In this chapter, I examine whether punishment is morally permissible. Criminal prosecution and punishment are the main functions of international criminal justice and lie at the heart of what institutions of international criminal justice – such as the International Criminal Court – do. To begin, I reconstruct Locke’s argument for the permissibility of punishment. Locke argues that we have a moral duty to ‘preserve humanity’ and we can discharge that duty by exercising our ‘natural executive right’ – that is, a right to punish – in the state of nature. Punishments are effective in enforcing rights because they deter crimes. I discuss several objections against the consequentialist structure of Locke’s argument. To counter these objections, I argue for a mixed theory that distinguishes between justifying the practice of punishment and justifying the distribution of punishment within that practice. To explain the latter, we must take into account considerations of normative individualism, egalitarianism, and pragmatic considerations. Taken together, these arguments imply that coercive punishment is permissible for natural rights enforcement.

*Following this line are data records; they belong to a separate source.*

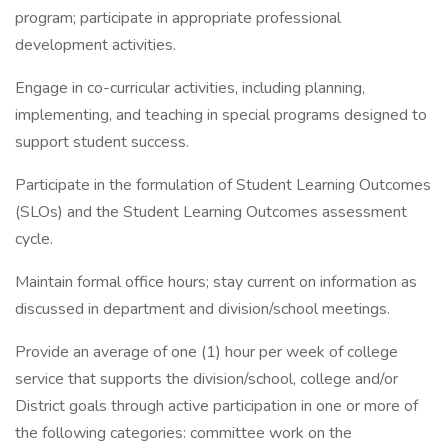
program; participate in appropriate professional
development activities.
Engage in co-curricular activities, including planning,
implementing, and teaching in special programs designed to
support student success.
Participate in the formulation of Student Learning Outcomes
(SLOs) and the Student Learning Outcomes assessment
cycle.
Maintain formal office hours; stay current on information as
discussed in department and division/school meetings.
Provide an average of one (1) hour per week of college
service that supports the division/school, college and/or
District goals through active participation in one or more of
the following categories: committee work on the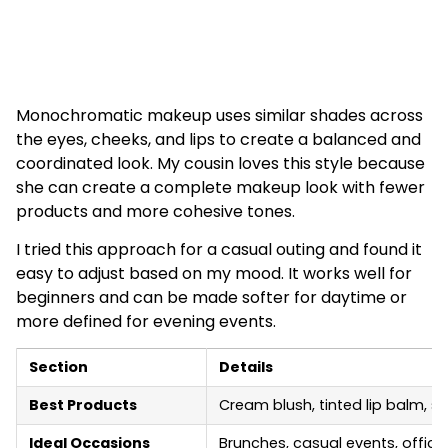
Monochromatic makeup uses similar shades across
the eyes, cheeks, and lips to create a balanced and
coordinated look. My cousin loves this style because
she can create a complete makeup look with fewer
products and more cohesive tones.
I tried this approach for a casual outing and found it
easy to adjust based on my mood. It works well for
beginners and can be made softer for daytime or
more defined for evening events.
Section
Details
Best Products
Cream blush, tinted lip balm, 
Ideal Occasions
Brunches, casual events, offic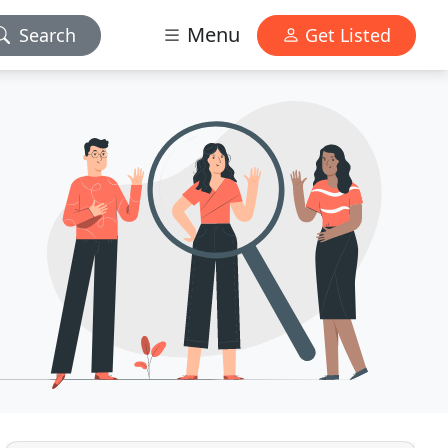
Menu
Search
Get Listed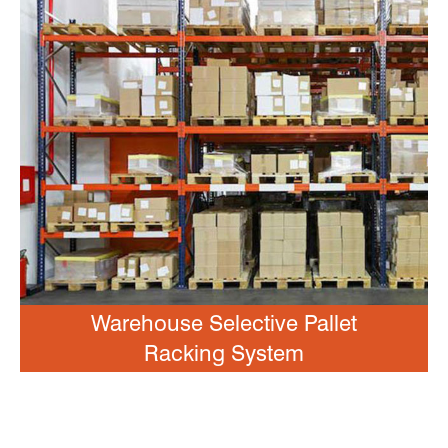
Warehouse Selective Pallet
Racking System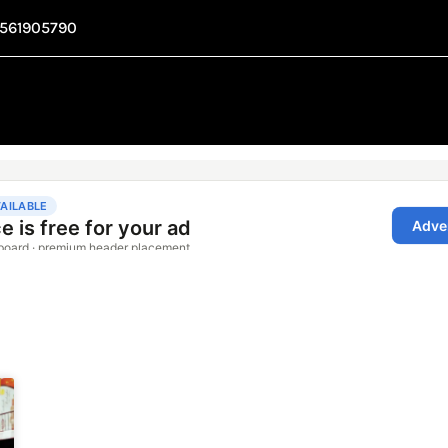
1561905790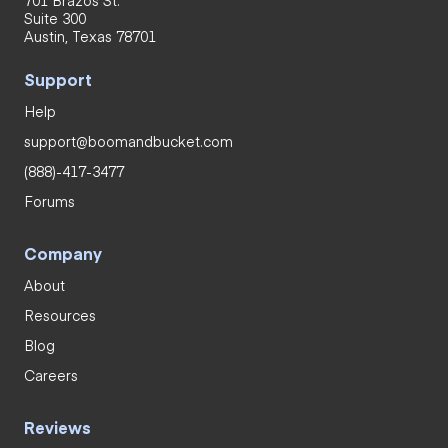
701 Brazos St.
Suite 300
Austin, Texas 78701
Support
Help
support@boomandbucket.com
(888)-417-3477
Forums
Company
About
Resources
Blog
Careers
Reviews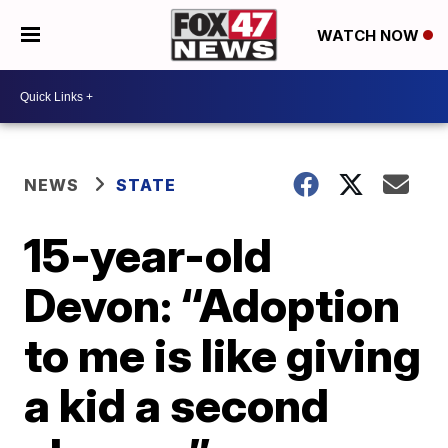
WATCH NOW
NEWS
STATE
15-year-old
Devon: “Adoption
to me is like giving
a kid a second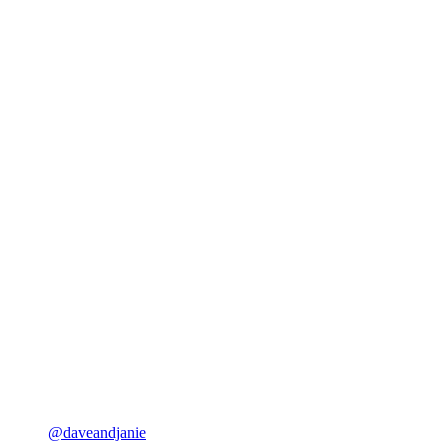
@daveandjanie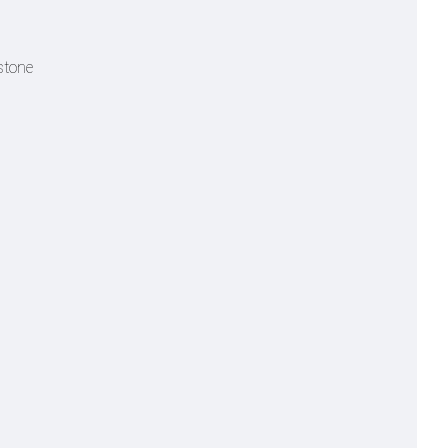
stone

In this chapter, I discuss how and why the sovereignty of states can be pierced. I presuppose that persons have basic human rights independently of their membership in any political community and that we all share a duty to enforce those rights for everyone. Normally, we discharge this duty through a system of just states in a moral division of labour. A state’s legitimate power over its people and territory depends on its performance in protecting those rights. But when states fail to protect the fundamental human rights of their citizens, not only is outside interference permissible, but the duty to preserve humankind falls back to everyone. In that situation, we all have an equal right to punish perpetrators of human rights crimes. Finally, I turn back to Locke to argue that since we are all equals in the state of nature, our natural executive right must be exercised competitively. But because such competitive punishment is incompatible with our equal status as moral authorities, we have reason to leave the state of nature and submit to an impartial institution that exercises the right on our behalf.